# Aim of the exercise
Translate into French this sentence from the annual report excerpt below: "The details pertaining to the composition of the Audit Committee are included in the Corporate Governance Report which is a part of this Annual Report."

───── Source document

While evaluating the performance of Board, the Board had considered the composition and structure of the Board in terms of size, experience, diversity, effectiveness of the board process, dissemination of information etc. The Board gives effective advice and assistance for achieving the companys mission and vision.
The performance of the committees was evaluated by the board taking into consideration the factors such as composition of the committee; effectiveness of committee meetings; independence of the committee from the Board and contribution in decision making by the Board etc. It was found that their performance and functioning was within the mandate of the Board besides meeting the expectations of the Board.
The performance evaluation of all the individual directors was carried out after taking into account their individual contribution to the board and committee meetings such as preparedness on the issues to be discussed, effective contribution in the discussion on the various agenda items, whether the independent directors fulfill the independence criteria as specified in the Companies Act, 2013 and SEBI Listing Regulations 2015 and their independence from the management. Therefore, the outcome of the performance evaluation for the period under report, was satisfactory and reflects how well the directors, board and committees are carrying their respective activities.
The independent directors in its separate meeting held on 14th February, 2024 without the attendance of non- independent directors and members of management, reviewed -
(a) the performance of non-independent directors and the Board as a whole;
(b) the performance of the Chairperson of the company, taking into account the views of executive directors and non-executive directors;
(c) the quality, quantity and timeliness of flow of information between the company management and the Board that is necessary for the Board to effectively and reasonably perform their duties.
16. Nomination and Remuneration Policy of Directors, Key Managerial Personnel and other employees of the Company
As per the provisions of Section 178 of the Companies Act, 2013, the Board of Directors approved a policy which lays down a framework in relation to appointment and remuneration of Directors, Key Managerial Personnel and other employees of the Company.
The Policy broadly lays down the guiding principles, philosophy and the basis for payment of remuneration to Directors, Key Managerial Personnel, and other employees. The policy also provides the criteria for determining qualifications, positive attributes and Independence of Director and criteria for appointment of Key Managerial Personnel / Senior Management while making selection of the candidates. The above policy is available on the website of the Company at https://www.hplindia.com/photos/ investor-pdf/Nomination%20and%20Remun eration%20 Policv.pdf
17. Annual Return
Pursuant to Section 134(3)(a) read with Section 92(3) of the Companies Act, 2013, the Annual Return of the Company is available on the website of the Company at https:// www.hplindia.com/photos/investor-pdf/Draft-Annual- Return-2023-24.pdf
18. Audit Committee
The details pertaining to the composition of the Audit Committee are included in the Corporate Governance Report which is a part of this Annual Report.

──────────
───── Listed records

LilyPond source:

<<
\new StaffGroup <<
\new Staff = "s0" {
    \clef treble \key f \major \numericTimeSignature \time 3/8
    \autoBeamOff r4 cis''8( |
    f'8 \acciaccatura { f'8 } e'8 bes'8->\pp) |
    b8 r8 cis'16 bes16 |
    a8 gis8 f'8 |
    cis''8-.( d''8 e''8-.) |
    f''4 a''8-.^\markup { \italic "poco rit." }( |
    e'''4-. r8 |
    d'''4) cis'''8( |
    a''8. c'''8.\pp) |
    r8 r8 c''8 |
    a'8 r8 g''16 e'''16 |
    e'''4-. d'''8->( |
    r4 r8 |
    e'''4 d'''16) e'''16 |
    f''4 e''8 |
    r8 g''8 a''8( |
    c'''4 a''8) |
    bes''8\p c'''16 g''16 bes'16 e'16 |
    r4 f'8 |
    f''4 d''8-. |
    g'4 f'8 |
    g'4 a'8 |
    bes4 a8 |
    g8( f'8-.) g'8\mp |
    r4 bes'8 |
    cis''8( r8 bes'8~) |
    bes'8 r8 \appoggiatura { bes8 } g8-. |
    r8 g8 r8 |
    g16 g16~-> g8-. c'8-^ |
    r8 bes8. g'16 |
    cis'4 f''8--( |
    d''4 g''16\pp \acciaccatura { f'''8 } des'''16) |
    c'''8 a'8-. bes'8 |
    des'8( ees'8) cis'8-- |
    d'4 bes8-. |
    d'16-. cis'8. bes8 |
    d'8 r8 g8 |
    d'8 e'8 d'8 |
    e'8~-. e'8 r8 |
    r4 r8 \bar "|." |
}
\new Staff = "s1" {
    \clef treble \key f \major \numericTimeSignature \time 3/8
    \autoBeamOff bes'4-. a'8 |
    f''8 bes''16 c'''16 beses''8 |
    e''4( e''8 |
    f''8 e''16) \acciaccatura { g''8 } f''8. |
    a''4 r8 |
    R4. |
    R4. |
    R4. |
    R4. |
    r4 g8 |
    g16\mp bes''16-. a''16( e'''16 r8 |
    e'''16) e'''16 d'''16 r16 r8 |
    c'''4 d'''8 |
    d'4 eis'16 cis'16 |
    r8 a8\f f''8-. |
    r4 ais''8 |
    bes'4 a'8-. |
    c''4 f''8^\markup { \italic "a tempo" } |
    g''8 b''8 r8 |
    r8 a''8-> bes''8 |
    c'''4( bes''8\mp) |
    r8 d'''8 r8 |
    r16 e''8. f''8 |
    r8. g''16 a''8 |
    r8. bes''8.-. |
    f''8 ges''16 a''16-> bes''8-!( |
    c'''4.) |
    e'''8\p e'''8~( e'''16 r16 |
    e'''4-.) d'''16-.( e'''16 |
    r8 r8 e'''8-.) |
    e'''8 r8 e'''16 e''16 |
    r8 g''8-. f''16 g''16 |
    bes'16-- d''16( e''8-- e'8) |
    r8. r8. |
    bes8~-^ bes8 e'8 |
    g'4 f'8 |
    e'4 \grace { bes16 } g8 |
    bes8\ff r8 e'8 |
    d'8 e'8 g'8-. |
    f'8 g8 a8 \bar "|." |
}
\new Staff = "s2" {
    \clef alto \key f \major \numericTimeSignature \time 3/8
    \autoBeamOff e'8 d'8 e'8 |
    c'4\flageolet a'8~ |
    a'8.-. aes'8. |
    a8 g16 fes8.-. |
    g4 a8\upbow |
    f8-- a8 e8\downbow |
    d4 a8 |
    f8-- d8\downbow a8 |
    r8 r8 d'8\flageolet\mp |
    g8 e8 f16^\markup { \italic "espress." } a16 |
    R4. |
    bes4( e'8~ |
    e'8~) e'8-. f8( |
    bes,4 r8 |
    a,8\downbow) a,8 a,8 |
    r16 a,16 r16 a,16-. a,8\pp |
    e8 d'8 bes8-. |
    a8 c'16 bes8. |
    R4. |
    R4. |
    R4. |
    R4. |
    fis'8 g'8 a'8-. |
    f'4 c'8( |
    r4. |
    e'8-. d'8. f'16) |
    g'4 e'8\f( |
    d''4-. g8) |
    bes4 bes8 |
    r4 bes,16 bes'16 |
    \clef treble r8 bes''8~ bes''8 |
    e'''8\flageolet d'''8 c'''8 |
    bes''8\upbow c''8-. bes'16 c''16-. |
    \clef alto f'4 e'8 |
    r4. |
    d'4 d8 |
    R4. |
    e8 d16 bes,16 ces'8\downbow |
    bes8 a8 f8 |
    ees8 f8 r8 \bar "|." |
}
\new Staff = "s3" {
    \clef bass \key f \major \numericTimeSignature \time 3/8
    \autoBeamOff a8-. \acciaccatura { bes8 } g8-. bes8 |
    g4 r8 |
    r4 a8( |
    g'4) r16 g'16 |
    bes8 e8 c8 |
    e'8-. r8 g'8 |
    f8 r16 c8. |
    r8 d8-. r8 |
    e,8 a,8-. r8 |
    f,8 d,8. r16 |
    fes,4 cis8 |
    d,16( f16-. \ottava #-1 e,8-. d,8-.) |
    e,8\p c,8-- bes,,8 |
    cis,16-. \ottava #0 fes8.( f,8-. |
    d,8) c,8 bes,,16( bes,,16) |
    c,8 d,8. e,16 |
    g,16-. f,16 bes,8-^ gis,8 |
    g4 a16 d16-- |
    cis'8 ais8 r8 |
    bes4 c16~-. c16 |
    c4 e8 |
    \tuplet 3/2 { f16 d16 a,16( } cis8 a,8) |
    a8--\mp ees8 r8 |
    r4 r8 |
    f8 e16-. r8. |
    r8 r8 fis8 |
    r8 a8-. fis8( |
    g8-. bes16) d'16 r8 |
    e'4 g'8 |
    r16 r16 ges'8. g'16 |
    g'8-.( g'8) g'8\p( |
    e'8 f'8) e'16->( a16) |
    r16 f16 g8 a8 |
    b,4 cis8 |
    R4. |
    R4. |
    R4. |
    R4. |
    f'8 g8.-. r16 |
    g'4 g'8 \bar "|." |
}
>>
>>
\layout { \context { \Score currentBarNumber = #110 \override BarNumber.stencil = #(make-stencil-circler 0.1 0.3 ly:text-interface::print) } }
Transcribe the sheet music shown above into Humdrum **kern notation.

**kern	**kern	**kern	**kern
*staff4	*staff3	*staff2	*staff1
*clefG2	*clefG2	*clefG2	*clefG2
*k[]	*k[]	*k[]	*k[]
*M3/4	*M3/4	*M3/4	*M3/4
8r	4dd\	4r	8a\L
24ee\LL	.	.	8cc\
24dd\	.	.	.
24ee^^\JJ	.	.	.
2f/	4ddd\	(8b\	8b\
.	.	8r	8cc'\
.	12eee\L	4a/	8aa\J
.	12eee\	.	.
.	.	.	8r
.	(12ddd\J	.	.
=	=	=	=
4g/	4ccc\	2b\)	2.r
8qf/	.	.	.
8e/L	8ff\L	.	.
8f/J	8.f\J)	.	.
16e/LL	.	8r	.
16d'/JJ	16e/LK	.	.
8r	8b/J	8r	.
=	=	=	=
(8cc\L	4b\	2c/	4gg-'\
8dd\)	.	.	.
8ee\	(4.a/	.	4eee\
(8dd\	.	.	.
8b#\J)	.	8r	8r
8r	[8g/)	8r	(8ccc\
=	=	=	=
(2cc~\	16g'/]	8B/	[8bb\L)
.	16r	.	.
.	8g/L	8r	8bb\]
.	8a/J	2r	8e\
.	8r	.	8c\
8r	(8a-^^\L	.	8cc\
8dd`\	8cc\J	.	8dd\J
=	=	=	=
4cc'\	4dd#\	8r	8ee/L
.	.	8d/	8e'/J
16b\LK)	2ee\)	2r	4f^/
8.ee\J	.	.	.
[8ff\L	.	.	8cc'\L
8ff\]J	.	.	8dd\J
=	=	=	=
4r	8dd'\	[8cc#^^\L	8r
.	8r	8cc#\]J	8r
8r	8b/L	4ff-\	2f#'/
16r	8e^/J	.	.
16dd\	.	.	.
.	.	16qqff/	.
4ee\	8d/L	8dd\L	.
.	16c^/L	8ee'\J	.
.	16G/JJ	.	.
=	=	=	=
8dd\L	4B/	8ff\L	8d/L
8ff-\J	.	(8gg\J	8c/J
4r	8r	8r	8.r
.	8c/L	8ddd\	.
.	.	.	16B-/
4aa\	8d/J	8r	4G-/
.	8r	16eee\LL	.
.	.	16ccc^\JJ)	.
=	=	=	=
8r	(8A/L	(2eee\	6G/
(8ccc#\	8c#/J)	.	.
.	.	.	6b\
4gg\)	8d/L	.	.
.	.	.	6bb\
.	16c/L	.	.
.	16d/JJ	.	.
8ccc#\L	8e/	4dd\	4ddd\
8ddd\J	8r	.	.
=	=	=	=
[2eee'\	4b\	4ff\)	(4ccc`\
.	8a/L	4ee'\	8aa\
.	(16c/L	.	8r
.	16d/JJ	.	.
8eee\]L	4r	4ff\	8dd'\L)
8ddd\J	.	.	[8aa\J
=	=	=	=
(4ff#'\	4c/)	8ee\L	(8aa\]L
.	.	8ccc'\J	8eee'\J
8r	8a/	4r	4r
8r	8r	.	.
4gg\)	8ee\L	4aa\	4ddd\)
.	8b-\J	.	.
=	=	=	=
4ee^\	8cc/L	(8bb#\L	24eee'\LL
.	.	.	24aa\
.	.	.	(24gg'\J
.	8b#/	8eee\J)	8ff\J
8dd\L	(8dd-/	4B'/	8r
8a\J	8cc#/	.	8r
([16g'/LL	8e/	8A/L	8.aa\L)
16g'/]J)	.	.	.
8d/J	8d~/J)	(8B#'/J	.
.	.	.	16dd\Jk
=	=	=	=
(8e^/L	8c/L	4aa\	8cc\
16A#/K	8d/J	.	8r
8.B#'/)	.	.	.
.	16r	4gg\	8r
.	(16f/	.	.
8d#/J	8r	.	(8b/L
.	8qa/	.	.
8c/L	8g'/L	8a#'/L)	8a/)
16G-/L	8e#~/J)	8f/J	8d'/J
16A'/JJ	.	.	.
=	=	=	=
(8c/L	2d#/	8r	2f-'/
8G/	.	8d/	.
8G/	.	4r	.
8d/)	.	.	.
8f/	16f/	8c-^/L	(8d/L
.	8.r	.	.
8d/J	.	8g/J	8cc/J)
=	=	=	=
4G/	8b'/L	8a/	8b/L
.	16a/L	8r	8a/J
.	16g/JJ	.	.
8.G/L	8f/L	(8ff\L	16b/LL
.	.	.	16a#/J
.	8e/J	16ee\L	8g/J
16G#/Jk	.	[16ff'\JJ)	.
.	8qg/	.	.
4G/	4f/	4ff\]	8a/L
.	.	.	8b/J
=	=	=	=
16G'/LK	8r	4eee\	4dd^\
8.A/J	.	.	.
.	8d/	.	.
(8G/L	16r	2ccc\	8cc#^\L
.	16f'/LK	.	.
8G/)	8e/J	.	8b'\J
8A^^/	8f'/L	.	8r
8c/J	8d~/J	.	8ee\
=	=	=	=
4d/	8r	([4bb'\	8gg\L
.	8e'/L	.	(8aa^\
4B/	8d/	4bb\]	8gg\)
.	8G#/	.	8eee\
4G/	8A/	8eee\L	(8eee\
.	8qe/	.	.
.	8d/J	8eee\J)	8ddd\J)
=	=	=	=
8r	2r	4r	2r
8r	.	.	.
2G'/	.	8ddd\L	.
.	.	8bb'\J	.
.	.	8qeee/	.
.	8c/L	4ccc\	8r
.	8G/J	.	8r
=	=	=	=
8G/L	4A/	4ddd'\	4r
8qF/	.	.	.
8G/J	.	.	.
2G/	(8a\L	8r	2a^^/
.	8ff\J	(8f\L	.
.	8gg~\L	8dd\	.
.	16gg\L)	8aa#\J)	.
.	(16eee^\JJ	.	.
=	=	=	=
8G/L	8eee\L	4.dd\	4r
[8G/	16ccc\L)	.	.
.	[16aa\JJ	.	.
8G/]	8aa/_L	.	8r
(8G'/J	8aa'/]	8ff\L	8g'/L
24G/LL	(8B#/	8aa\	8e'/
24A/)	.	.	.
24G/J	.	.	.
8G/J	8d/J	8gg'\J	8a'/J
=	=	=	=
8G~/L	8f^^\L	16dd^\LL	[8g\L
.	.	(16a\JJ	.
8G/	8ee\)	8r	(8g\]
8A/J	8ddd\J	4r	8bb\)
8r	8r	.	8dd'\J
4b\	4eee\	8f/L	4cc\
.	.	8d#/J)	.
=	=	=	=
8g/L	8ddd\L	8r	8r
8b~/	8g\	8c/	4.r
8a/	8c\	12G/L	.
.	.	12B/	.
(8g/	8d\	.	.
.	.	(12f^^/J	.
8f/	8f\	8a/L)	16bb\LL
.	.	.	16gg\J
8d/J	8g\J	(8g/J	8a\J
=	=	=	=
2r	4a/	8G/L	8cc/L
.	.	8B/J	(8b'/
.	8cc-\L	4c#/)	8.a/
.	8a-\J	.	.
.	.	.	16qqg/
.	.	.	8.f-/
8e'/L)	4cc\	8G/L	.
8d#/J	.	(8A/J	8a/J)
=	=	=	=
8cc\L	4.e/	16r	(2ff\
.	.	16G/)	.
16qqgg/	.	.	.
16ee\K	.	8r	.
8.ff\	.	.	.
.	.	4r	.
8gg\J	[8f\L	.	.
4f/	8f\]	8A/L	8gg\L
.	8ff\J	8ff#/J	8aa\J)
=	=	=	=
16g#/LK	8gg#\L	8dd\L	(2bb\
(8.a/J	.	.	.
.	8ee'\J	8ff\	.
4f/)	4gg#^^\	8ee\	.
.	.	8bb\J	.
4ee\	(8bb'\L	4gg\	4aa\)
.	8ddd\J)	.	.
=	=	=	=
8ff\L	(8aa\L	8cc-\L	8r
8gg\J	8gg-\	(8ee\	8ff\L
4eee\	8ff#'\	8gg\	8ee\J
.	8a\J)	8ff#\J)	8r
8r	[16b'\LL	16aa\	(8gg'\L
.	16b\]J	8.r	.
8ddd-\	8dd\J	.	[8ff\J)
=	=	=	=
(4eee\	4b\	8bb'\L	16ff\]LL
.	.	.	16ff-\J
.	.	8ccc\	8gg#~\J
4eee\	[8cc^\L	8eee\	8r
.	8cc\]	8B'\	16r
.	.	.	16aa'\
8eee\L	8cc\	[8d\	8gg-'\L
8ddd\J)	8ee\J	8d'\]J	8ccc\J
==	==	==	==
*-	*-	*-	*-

──────────

# Problem solution
Les détails relatifs à la composition du Comité d'audit figurent dans le Rapport sur la gouvernance d'entreprise, qui fait partie du présent Rapport annuel.